[Opening ENTRIES SHOWN section]

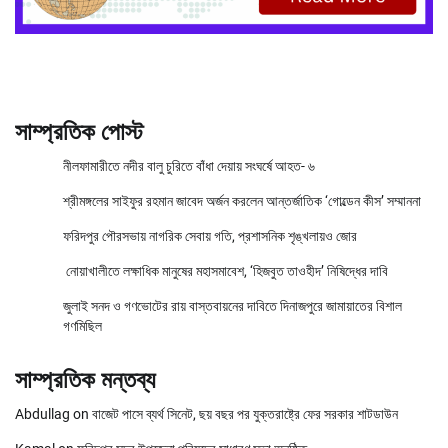
সাম্প্রতিক পোস্ট
নীলফামারীতে নদীর বালু চুরিতে বাঁধা দেয়ায় সংঘর্ষে আহত- ৬
শ্রীমঙ্গলের সাইফুর রহমান জাবেদ অর্জন করলেন আন্তর্জাতিক ‘গোল্ডেন কীস’ সম্মাননা
ফরিদপুর পৌরসভায় নাগরিক সেবায় গতি, প্রশাসনিক শৃঙ্খলায়ও জোর
নোয়াখালীতে লক্ষাধিক মানুষের মহাসমাবেশ, ‘হিজবুত তাওহীদ’ নিষিদ্ধের দাবি
জুলাই সনদ ও গণভোটের রায় বাস্তবায়নের দাবিতে দিনাজপুরে জামায়াতের বিশাল
গণমিছিল
সাম্প্রতিক মন্তব্য
Abdullag
on
বাজেট পাসে ব্যর্থ সিনেট, ছয় বছর পর যুক্তরাষ্ট্রে ফের সরকার শাটডাউন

[Closing ENTRIES SHOWN section]

▶ _REQUIRED ACTION_:
The answer must be the line containing "নোয়াখালীতে লক্ষাধিক মানুষের" and every line after it to the end of the records, repeated exactly.

▶ _ANSWER TO THE EXERCISE_:
নোয়াখালীতে লক্ষাধিক মানুষের মহাসমাবেশ, ‘হিজবুত তাওহীদ’ নিষিদ্ধের দাবি
জুলাই সনদ ও গণভোটের রায় বাস্তবায়নের দাবিতে দিনাজপুরে জামায়াতের বিশাল
গণমিছিল
সাম্প্রতিক মন্তব্য
Abdullag
on
বাজেট পাসে ব্যর্থ সিনেট, ছয় বছর পর যুক্তরাষ্ট্রে ফের সরকার শাটডাউন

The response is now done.